The endpoint returns JSON data in the following format:

{
  "dryRun": false,         // dry_run flag from the request
  "created": [2, 3],       // row indices for freshly created users
  "updated": [4, 6],       // row indices for updated users
  "deleted": 0,            // the number of deleted users
  "skipped": [5, 8],       // row indices for unchanged users
  "errors": [7],           // indices for rows with errors
  "errorMessages": {       // object with messages for every error
    "7": {                     // row index of error
      "email": [                   // column with error
        "The email must be a valid email address." // error message
      ]
    }
  },
  "rows": 7,              // total number of processed rows
  "filename": "users.csv" // name of the uploaded file
}

Import users manually

As an administrator, you can also upload users into Flexopus manually on the dashboard. Navigate to Dashboard > Users > Import / Export.

First, download one of the provided import templates as an Excel file XLSX or as a CSV file. Alternatively, you can also export all existing users and edit them by using the export function.

Download example file

To import the updated file, a file upload can be found at the bottom of the page.

Upload file and set upload parameters
💡
Note: If you have updated attributes of existing users, also activate the Update existing users option. This will overwrite the data of existing users and not skip them.

The following file formats are accepted: CSV, ODS, XLSX, XLS. After the upload, the application will validate the file. In case the file or the file entries are invalid, you will get an error message.

Upload errors

Create users manually

You can also create and invite users manually in Flexopus, though this is the least recommended method as it requires the most effort and is not optimized.
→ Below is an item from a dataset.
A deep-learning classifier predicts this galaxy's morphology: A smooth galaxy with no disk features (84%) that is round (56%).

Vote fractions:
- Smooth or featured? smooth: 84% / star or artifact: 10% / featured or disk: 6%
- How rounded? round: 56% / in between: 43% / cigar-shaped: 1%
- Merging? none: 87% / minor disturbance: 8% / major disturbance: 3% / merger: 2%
Before proceeding with this option, consider using one of the other methods mentioned to maintain the user base more efficiently.

To create a user manually, follow these steps:

  1. As an administrator, navigate to Dashboard > Users > All Users.
  2. Click on the Add User button.
  3. Enter the user's name and email address.
  4. Optionally, you can send an invitation message to the user.
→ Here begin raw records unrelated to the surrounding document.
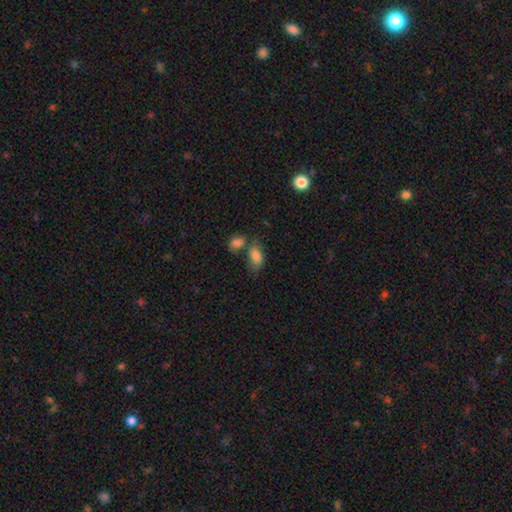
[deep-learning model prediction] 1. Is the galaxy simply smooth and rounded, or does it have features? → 82% smooth, 9% featured or disk, 9% star or artifact.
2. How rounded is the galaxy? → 90% in between, 8% round, 3% cigar-shaped.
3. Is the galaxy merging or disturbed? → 40% none, 33% merger, 18% minor disturbance, 8% major disturbance.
It's advisable to explore other options before using this method to save time and resources.

Create user manually
💡
Note: If you have disabled email and password-based authentication for your instance, the manually created user will need to use SSO for login. This makes manual user creation unnecessary in most cases.

Once a user is created, their email address will remain unverified. The user can set a password either through the welcome email or by visiting the login page and requesting a password reset email.